Âziz Şehr-î İstanbul’un meşhur Kapalı Çarşısı‘nda olsak ve burnumuza tâbir-î câiz ise mis gibi taze kavrulmuş kuruyemiş kokuları gelse ne deriz? Bir tutam, beş liralık, bir kilo kuruyemiş versene, Âzizim! Deriz, değil mi? İşte bu çağ, öyle bir çağdır ki bir tutam insanlık istiyoruz, yine insandan! Hem de kuruyemiş misâli değil! Çünkü kuruyemişi, Kapalıçarşı’da beğenmezsek Mısır Çarşısı’ndan alırız ama insanlığın iyisini, doğrusunu kimden nasıl alalım?
İyilik-Doğruluk!…
Bu kavramların bile içi boşaltılmış artık. İyi ne? doğru ne? sorgulayıcısı olmuşuz insanoğlu olarak.
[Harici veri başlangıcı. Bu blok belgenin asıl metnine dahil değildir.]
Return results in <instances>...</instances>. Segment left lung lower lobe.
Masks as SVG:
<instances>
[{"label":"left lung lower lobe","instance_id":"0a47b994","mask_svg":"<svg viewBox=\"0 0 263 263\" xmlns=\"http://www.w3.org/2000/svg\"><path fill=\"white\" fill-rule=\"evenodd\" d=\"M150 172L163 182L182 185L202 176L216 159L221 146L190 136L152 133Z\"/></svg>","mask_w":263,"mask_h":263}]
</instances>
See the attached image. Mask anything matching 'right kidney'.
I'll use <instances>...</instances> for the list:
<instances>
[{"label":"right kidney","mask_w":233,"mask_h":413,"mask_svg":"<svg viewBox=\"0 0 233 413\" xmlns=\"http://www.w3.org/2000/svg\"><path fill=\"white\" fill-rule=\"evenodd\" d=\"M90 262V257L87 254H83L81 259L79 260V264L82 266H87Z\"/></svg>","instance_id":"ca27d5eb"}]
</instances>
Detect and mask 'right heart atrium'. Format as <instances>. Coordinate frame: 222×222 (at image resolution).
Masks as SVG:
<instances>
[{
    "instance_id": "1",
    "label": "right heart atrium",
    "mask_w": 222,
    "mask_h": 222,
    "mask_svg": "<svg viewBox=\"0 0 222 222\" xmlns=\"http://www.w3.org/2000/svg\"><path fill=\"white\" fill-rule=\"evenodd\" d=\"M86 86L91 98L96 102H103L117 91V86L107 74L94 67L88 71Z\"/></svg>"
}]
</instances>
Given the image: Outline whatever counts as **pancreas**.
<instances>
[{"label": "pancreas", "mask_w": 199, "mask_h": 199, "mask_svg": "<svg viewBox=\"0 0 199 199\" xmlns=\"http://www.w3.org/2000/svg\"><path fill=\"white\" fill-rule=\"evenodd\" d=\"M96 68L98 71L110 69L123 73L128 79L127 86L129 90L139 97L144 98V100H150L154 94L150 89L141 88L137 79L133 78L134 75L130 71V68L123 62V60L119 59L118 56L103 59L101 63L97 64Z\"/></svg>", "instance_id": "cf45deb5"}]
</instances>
Halbuki iyilik ve doğruluk bizim felsefemiz değil bilâkis zâruriyetimizdir. Tıpkı derimiz gibi tıpkı organlarımız gibi. İyilik ve doğruluktan uzaklaşmak, temiz ve lapa lapa kar istiyorum deyip, Bolu Tüneli’nden uzaklaşmak misâlidir, aslında…
Âhh Eskiler!…
Eskimek; bir fiil ve bazen bir hakaret misâli kullanılabilen bir kelimedir. Eski insanlar deriz mesela! Hakaret misâlidir sanki? Çünkü bizim gibi yenilerden daha yeni ve temizdirler, o eski insanlar! Âhh o eski İnsanlar! Göç, yoksulluk, dışlanmak ve daha nice zorluklarla mücadele etmişler o eski insanlar! Yeni nesiller en üst model evlere, arabalara, telefonlara, televizyonlara sahip iken hala bulamıyor gibiler, televizyon görünce beni görüyorlar zanneden eski insanların vefalarının, bereketlerinin ve dâhi daha nice güzelliklerinin sırlarını!…
Yine İyilik-Doğruluk!…
Evet! Yine! Yine! Bin değil milyar defa yine! İnsanı da insanlığı da kurtaracak ana etkenlerdendirler iyilik ve doğruluk. Hani deriz ya özeleştiri yapmak diye. İşte özeleştiri yapmak da iyilik ve doğruluktur, aslında. Örnek olacak verecek olursak şayet;
bir araba ile yolda gidiyorsunuz ve yanlış yola giriyorsunuz. Trafik polisleri sizi çeviriyorlar ve soruyorlar neden bu yanlış yola girdiniz diye. Siz de ben bu yolun yanlış yol olduğunu bilmiyordum diyerek yalan söylüyorsunuz ve miktarı maddi ifadeler ile söylenebilecek bir ceza yiyorsunuz. Ama siz doğruyu yapıp, doğru yoldan gitmiş olsaydınız şayet ne olacaktı biliyor musunuz? Hem doğru yoldan gidip ceza yemeyecek hem de insanlık hazinenizden dürüstlük altınını yalan çöp konteynerine atmamış, kendinize iyilik yapmış olacaktınız. Neyse. Biz yine de iyilik ve doğruluk diyelim. Ve yine de herkese iyilik ve doğruluk dileyelim!…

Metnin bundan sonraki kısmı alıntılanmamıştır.